On May 16, 2023, vote labor-friendly allies into county offices and the judicial branch. As public sector workers, we can choose leaders who stand with us as we fight for higher wages, fully staffed departments, and worker safety.
We are proud to endorse a slate of candidates across the Commonwealth who will fight for public sector workers and allocate resources that fund services provided by our county members who work for 911, Children and Youth, and Aging, to name a few.
These endorsed candidates completed an endorsement questionnaire and met with our members for an endorsement interview. Our members only recommend endorsing candidates who support raising wages, understand the importance of public services, and support every worker's right to join a union.
Now is our chance to transform county government. On election day, plan to vote for county officials who will fight for a county government that works for hard-working union families.
Below is a list of all our endorsed candidates. We continue to have endorsement meetings, so check here before heading to the polls.
Statewide Judicial Endorsements
House Special Election, Delaware County, Chapter 10
HD 163, Heather Boyd
Allegheny County, Chapter 3
Sara Innamorato (D), Allegheny County Executive
Erica Rocchi Brusselars (D), Allegheny CountyTreasurer
Corey O’Connor (D), Allegheny County Controller
Matt Dugan (D), Allegheny District Attorney
Bethany Hallam (D), Allegheny County Council At-Large
Khari Mosely (D), Pittsburgh City Council, District 9
Anthony Deluca, Court of Common Pleas Allegheney County
Cambria County, Chapter 5
Sharon Burk (D), Cambria County Register of Wills
Lehigh County, Chapter 13
Cece Gerlach (D), Allentown City Council
Montgomery County, Chapter 11
Neil Makhija (D), Montgomery County Commissioner
Philadelphia City, Chapter 12
Jarrett Smith, (D), Philadelphia City Commissioner
Westmoreland County, Chapter 4
Ted Kopas (D), Westmoreland Commissioner
Douglas Chew ( R ), Westmoreland Commissioner
Bud Santimyer (D), Southmorleand School Board
What Does County Government Do?
ACT 130 of 1955 defines county government and the elected offices.
County Commissioners and County Council- Commissioners and Council members draft the budget. They decide how to allocate funds, vote on county legislation, and oversee our local unit members' departments. In addition, they vote to approve or disapprove labor contracts for our members.
City Council Members- City Council members oversee the city budget, vote for legislation impacting the city and vote on labor contracts for city workers.
Register of Wills- The Register of Wills office collects inheritance tax and handles the probate of wills when someone passes away. The elected Register of Wills is in charge of the daily operations and staffing for the office.
School Board- Each public school district across the Commonwealth has a school board. The board consists of elected members who live in the school district. They oversee the policies of the school district and allocate the budget.
District Attorney: The District Attorney (DA) is the head law enforcer for your community. They are responsible for investigating and determining which cases go to trial, prosecuting criminal offenses, and making sentencing recommendations. They significantly impact the safety of the communities where we live and work. The District Attorney holds a significant amount of power. We must elect individuals to ensure justice is carried out fairly across race, tax brackets, and gender.
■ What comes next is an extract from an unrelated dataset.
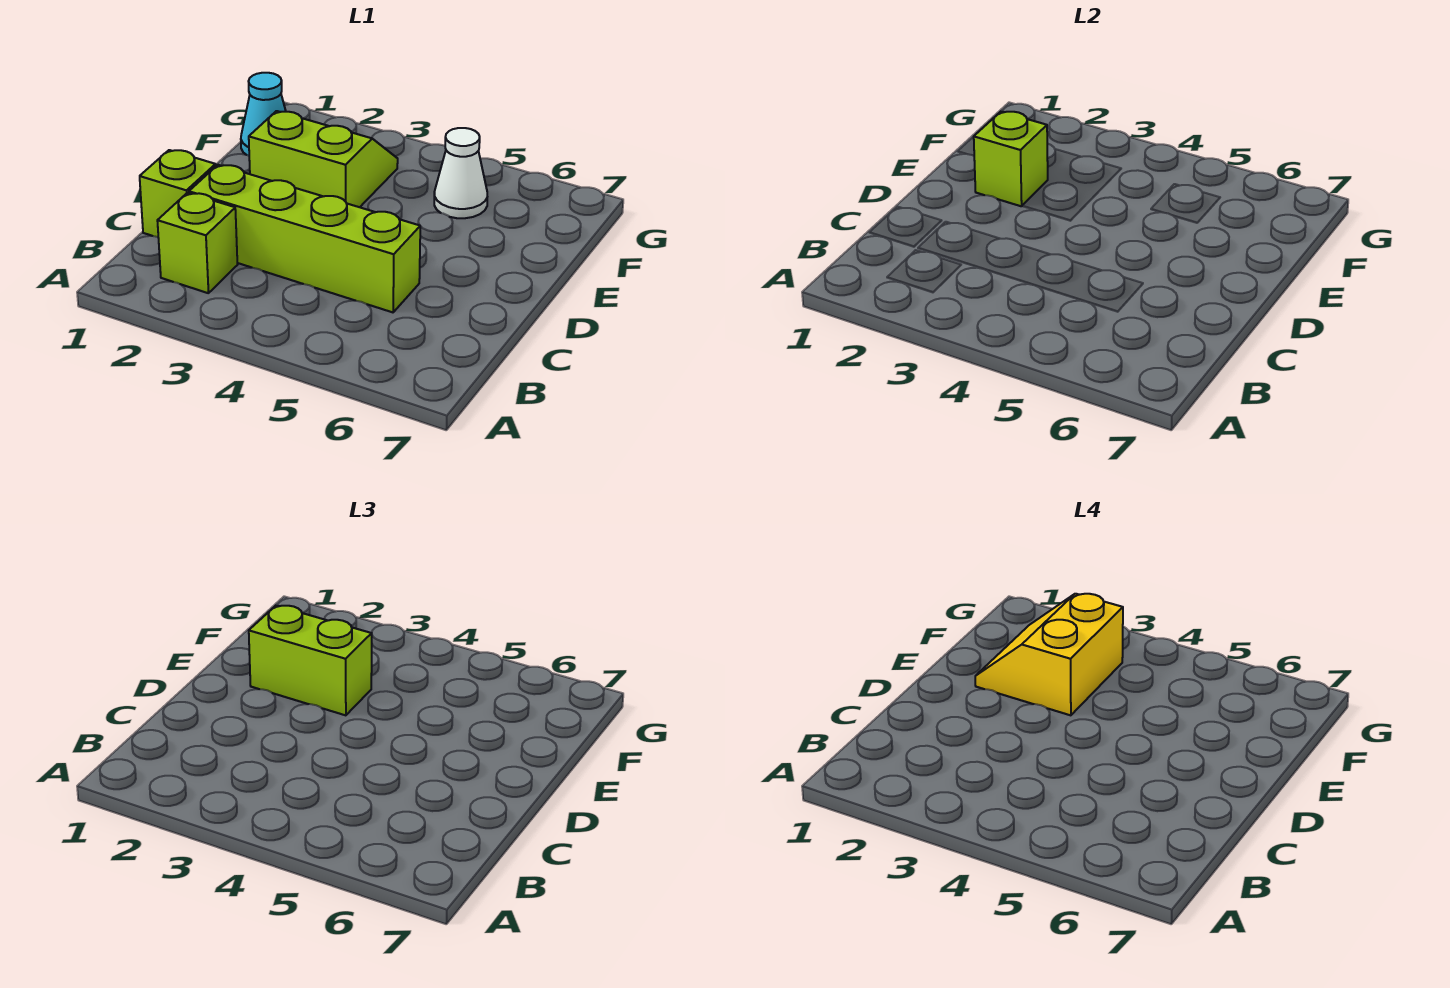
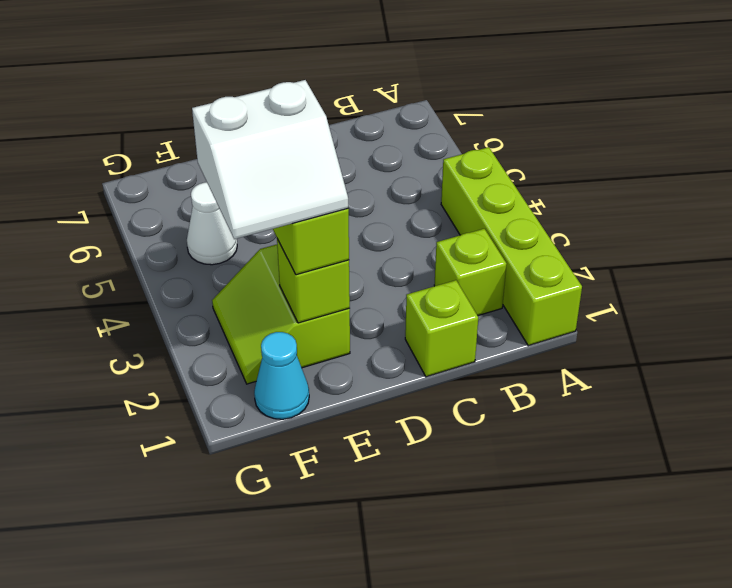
lime 1x4 brick [189,165,420,312] -> lime 1x4 brick moved to [441,147,582,346]
yellow 2x2 slope [975,594,1123,715] -> white 2x2 slope [192,80,349,239]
The decisions elected judges make will shape the law for years. Pennsylvania's candidates seeking a judicial on the Supreme Court, Superior Court, and Commonwealth Court seats must run in partisan, statewide elections. Then, after serving a 10-year term, they run in nonpartisan elections, where voters choose yes or no for retention.
Candidates running for Judge of the Court of Common Pleas run countywide and hold the seat for ten years. They also run on a retention vote to continue serving.
Magistrate candidates run in their specific municipal districts and serve for six years. They do not run for retention but can run for re-election.
Pennsylvania Supreme Court This is the highest court in the Commonwealth. Like the US Supreme Court, they choose the cases they will hear and hand down final rulings from cases previously appealed by lower courts. This court is important to workers because it upheld COVID-19 mitigation measures that kept workers safe.
Superior Court- This court hears appeals from criminal, family, and civil cases handled by county courts of common pleas.
Commonwealth Court- This court decides on civil disputes involving the state itself and hears appeals against decisions made by state agencies.
Magistrate Court & Common Pleas- The Magistrate Court handles minor cases like traffic tickets and civil disputes up to $12,000. The Court of Common Pleas handles family court and criminal trials. Common Pleas judges significantly impact our communities and members employed with Children and Youth. We endorse judges who have experience in this area.